Roma, 20 ott. (Adnkronos) – Rispetto al coronavirus “in questo momento la situazione ci chiama e richiede a tutti una prova di orgoglio, di senso della misura, di senso della responsabilità. Quella che voi avete messo in opera, per questo esprimo a voi e a tanti altri la riconoscenza della Repubblica”. Lo ha affermato il presidente della Repubblica, Sergio Mattarella, in occasione della consegna al Quirinale delle onorificenze al merito della Repubblica italiana ai cittadini che si sono distinti durante l’emergenza.
“Ciascuna istituzione certamente comprende e comprenderà che deve non attestarsi a difesa della propria sfera di competenza, ma, al contrario, cercare collaborazione, coordinamento, raccordo positivo, perché soltanto il coro sintonico delle nostre istituzioni nella loro attività può condurci a superare queste difficoltà”, ha affermato ancora Mattarella.
“Così come è necessario che ogni ambiente -produttivo, professionale, di ogni genere- eviti, come certamente avverrà, di trincerarsi nella difesa della propria nicchia di interesse, nel proprio spicchio di interesse – ha proseguito il capo dello Stato – perché non vi sono interessi che possano essere tutelati se prima non prevale l’interesse di generale di sconfiggere la pandemia. Qualunque altro interesse particolare sarebbe travolto e scomparirebbe”.

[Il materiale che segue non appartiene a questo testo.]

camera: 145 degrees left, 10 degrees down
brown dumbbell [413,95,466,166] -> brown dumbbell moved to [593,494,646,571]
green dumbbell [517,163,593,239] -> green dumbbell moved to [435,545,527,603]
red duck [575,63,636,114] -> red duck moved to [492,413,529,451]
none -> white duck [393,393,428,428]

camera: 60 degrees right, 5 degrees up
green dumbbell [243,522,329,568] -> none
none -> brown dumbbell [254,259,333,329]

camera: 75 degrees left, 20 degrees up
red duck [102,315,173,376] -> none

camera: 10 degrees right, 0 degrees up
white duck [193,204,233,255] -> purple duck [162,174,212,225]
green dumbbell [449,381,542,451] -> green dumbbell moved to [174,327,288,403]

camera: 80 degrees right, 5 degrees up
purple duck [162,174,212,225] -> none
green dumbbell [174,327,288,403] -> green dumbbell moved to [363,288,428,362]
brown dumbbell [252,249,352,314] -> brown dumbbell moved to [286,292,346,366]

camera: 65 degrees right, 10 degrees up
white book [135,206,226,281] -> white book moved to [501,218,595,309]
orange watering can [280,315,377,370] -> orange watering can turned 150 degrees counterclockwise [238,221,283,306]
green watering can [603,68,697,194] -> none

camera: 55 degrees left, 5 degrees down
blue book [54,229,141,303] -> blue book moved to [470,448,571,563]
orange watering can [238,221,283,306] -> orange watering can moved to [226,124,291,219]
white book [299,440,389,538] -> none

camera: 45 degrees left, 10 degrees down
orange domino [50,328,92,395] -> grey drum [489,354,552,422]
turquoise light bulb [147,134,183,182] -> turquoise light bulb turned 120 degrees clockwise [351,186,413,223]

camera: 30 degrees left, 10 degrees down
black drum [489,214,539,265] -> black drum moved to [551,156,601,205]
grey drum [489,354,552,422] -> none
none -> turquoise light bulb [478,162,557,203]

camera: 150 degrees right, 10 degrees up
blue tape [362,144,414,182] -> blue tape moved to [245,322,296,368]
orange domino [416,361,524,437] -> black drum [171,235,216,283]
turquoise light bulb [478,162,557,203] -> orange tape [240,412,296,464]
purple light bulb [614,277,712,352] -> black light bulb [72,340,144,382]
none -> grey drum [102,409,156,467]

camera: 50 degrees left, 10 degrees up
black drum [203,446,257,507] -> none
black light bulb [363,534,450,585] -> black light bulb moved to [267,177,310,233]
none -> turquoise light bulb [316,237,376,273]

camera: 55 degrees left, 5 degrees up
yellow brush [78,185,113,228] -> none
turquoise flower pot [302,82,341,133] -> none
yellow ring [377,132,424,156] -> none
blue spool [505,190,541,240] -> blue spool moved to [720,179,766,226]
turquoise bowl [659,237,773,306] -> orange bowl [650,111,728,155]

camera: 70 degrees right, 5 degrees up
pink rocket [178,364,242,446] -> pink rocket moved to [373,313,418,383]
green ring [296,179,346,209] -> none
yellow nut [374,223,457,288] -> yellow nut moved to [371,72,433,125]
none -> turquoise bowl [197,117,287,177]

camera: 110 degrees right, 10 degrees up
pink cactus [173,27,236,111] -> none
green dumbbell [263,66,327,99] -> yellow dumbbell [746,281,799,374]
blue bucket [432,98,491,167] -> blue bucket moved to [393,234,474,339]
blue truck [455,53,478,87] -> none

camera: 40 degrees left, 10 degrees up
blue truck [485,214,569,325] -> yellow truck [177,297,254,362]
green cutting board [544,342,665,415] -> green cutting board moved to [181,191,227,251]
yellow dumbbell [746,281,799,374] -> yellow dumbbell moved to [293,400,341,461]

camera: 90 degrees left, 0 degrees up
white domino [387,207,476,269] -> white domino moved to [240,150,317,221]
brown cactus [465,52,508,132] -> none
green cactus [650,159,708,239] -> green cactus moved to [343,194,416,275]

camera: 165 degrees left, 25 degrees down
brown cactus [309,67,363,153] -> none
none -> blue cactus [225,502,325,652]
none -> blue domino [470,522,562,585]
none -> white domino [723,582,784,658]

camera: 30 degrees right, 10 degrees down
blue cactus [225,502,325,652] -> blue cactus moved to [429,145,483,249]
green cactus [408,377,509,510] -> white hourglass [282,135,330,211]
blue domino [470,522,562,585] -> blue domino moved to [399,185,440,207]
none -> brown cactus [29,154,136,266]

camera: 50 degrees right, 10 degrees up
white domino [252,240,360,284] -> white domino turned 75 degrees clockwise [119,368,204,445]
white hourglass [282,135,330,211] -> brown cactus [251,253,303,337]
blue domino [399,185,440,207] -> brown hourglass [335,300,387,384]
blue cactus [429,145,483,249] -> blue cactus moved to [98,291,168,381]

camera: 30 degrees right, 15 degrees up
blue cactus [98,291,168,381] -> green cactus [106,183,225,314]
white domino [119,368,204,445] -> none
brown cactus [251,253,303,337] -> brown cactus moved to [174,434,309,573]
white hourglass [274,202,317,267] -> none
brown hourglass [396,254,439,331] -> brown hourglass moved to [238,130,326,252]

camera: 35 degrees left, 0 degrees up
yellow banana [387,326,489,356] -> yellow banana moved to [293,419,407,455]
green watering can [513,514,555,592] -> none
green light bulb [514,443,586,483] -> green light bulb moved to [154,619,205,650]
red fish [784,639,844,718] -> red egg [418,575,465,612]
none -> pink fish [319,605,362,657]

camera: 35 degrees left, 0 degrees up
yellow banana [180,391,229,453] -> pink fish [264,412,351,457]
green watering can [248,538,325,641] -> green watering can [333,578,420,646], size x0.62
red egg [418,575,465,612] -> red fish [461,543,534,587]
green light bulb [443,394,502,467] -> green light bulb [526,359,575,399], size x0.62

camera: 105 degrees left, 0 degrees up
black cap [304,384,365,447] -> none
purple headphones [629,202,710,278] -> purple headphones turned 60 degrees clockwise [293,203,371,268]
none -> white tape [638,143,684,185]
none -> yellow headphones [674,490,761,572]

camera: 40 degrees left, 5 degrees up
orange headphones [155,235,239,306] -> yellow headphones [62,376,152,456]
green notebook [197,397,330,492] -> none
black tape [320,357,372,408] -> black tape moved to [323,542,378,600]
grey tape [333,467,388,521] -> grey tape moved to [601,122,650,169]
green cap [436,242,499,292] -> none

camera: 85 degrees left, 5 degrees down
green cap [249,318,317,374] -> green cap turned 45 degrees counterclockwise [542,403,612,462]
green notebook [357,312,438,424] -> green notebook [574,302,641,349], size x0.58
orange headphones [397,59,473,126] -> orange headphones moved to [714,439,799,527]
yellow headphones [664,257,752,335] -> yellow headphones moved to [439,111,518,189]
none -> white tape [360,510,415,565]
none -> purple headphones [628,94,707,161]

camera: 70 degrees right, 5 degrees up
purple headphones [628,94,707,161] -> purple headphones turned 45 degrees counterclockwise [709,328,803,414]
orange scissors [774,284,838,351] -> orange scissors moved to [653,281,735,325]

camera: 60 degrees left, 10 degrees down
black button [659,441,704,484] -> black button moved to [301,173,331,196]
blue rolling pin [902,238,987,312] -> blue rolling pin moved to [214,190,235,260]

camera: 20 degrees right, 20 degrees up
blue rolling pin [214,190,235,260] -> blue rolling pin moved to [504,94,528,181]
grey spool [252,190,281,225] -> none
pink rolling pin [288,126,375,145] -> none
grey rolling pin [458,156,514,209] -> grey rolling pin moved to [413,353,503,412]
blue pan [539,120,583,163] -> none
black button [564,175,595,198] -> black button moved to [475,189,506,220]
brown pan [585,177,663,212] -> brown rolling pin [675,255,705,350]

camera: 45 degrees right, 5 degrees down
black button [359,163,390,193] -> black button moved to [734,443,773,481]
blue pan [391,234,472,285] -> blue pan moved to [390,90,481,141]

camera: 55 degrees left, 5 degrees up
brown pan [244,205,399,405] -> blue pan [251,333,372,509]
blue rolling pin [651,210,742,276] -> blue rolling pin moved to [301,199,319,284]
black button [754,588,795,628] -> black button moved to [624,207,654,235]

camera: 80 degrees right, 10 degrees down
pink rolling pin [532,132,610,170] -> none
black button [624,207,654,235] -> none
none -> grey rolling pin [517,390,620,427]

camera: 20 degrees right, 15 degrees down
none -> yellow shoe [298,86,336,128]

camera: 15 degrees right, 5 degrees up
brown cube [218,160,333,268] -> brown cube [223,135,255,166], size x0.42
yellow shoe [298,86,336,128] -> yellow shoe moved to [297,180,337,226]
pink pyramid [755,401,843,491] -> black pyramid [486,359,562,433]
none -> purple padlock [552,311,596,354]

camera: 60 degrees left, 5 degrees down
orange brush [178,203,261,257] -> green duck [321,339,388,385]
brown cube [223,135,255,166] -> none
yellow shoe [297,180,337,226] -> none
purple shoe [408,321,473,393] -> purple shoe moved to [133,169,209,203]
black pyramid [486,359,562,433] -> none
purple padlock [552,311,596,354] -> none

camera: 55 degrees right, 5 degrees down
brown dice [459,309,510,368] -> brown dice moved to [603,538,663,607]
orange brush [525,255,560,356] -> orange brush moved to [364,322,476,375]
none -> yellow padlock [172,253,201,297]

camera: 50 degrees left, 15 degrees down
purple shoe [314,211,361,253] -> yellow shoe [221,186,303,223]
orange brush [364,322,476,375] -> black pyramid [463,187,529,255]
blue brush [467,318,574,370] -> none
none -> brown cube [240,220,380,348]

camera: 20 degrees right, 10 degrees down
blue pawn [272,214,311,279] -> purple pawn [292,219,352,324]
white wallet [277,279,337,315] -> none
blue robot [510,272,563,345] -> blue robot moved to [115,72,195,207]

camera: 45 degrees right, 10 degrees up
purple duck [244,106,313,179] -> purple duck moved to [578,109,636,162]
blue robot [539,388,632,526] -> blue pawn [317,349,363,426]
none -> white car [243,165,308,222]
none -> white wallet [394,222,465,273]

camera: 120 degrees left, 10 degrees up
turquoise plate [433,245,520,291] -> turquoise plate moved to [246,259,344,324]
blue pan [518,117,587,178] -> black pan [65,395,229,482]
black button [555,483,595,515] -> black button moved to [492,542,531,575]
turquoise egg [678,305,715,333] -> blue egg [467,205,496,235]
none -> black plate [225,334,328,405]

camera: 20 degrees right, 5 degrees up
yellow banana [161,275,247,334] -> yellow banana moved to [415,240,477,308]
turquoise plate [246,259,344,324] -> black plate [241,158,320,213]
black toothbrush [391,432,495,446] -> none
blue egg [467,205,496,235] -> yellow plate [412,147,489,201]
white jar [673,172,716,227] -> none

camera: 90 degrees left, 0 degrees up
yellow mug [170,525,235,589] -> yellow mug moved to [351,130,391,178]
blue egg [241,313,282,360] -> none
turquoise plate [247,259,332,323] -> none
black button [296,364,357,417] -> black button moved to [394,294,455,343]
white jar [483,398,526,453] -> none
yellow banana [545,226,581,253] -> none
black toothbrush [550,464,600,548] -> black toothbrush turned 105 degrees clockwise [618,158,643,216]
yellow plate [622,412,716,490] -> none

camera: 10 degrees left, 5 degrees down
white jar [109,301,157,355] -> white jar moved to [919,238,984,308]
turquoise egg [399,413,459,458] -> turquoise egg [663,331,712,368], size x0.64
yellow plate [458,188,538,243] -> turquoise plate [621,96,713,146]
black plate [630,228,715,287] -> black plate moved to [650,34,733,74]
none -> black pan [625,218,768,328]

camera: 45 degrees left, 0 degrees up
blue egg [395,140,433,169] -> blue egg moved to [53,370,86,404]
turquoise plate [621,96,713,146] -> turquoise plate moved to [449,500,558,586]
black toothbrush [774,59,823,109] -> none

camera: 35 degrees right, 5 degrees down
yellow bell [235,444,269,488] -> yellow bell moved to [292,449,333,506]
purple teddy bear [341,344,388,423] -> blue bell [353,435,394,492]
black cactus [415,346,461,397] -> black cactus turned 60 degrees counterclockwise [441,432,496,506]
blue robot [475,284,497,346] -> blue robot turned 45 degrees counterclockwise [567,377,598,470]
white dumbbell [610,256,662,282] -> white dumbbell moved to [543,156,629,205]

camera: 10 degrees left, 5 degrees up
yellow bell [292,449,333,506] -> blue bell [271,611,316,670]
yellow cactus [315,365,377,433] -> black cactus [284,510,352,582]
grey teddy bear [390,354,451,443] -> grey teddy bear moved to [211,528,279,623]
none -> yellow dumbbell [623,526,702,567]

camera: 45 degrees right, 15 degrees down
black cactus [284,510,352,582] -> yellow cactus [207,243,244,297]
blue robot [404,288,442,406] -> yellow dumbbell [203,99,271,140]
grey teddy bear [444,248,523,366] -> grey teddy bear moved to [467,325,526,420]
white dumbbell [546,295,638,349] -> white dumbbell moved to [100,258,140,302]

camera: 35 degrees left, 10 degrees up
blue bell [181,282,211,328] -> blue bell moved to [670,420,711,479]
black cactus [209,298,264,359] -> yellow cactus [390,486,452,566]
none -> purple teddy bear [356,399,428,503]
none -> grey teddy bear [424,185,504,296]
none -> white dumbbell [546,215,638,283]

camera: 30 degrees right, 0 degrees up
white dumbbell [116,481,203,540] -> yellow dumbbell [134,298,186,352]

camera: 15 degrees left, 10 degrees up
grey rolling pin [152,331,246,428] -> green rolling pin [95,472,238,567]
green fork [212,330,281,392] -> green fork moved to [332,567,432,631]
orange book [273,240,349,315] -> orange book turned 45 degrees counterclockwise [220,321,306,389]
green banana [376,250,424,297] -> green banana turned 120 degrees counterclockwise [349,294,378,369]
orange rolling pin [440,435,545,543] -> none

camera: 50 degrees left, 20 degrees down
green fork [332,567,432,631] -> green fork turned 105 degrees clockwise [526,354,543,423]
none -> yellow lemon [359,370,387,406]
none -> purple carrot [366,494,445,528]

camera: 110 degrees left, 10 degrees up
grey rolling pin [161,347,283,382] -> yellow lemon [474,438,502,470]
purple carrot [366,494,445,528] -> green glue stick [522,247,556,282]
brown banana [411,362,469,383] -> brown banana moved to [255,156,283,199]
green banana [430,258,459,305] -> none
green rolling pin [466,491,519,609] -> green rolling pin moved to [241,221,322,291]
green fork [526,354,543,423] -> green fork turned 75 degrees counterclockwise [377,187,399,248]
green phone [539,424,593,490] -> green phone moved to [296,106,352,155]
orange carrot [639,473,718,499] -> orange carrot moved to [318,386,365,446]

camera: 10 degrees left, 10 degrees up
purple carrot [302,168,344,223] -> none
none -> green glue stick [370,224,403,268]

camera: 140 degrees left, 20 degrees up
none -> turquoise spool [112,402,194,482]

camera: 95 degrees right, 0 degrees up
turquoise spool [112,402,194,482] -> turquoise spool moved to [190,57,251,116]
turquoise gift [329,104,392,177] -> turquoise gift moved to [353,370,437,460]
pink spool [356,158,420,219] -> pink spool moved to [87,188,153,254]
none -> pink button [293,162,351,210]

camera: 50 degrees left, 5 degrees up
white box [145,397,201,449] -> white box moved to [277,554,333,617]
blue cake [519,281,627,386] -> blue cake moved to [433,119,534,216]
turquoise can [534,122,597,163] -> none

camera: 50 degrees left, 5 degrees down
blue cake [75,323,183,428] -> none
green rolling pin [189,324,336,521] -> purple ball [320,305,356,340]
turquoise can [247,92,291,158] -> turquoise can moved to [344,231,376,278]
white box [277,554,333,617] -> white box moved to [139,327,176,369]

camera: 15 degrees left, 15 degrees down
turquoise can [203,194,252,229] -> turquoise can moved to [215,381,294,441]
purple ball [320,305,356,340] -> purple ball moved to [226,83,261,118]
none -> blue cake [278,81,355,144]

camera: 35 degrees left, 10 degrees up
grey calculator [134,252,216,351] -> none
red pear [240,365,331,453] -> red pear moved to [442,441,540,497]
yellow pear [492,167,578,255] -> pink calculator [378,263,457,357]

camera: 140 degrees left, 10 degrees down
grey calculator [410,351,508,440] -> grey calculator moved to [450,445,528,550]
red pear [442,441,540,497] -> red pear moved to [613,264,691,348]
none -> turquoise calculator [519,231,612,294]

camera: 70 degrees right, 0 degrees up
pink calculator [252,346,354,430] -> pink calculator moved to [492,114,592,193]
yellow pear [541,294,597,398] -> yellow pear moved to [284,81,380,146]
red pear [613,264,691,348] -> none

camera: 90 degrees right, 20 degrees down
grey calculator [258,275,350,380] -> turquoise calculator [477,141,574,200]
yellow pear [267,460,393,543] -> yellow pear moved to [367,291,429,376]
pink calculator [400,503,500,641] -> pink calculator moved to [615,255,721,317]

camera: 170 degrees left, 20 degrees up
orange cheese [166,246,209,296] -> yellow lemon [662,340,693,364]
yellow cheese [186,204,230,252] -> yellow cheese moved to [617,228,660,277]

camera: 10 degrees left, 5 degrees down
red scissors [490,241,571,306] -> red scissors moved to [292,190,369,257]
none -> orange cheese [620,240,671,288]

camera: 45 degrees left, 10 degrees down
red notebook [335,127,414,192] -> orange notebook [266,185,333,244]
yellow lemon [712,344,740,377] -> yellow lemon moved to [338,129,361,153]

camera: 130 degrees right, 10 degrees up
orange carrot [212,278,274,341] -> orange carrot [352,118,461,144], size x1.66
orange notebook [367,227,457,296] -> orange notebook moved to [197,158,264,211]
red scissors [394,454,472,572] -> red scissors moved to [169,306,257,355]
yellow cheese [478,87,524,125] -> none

“Occorrono cure, terapie, organizzazione sanitaria efficace ed efficiente. Ma occorre anche la responsabilità collettiva, occorrono comportamenti diffusi di tutti nel nostro Paese, perché tutti siamo chiamati a contribuire a sconfiggere la pandemia e la diffusione del contagio e del virus”, ha affermato ancora Mattarella.
“Con i comportamenti – ha ribadito – con le mascherine, con il distanziamento sociale, con i comportamenti responsabili, evitando contatti superflui. Abbiamo tutti la responsabilità, siamo tutti chiamati a fornire il nostro contributo per superare questa condizione difficile che si sta presentando ed evitare di ricadere nelle condizioni di marzo ed aprile. Occorre non rimuovere quello che è avvenuto, non pensare che si sia trattato di una parentesi da poter dimenticare”.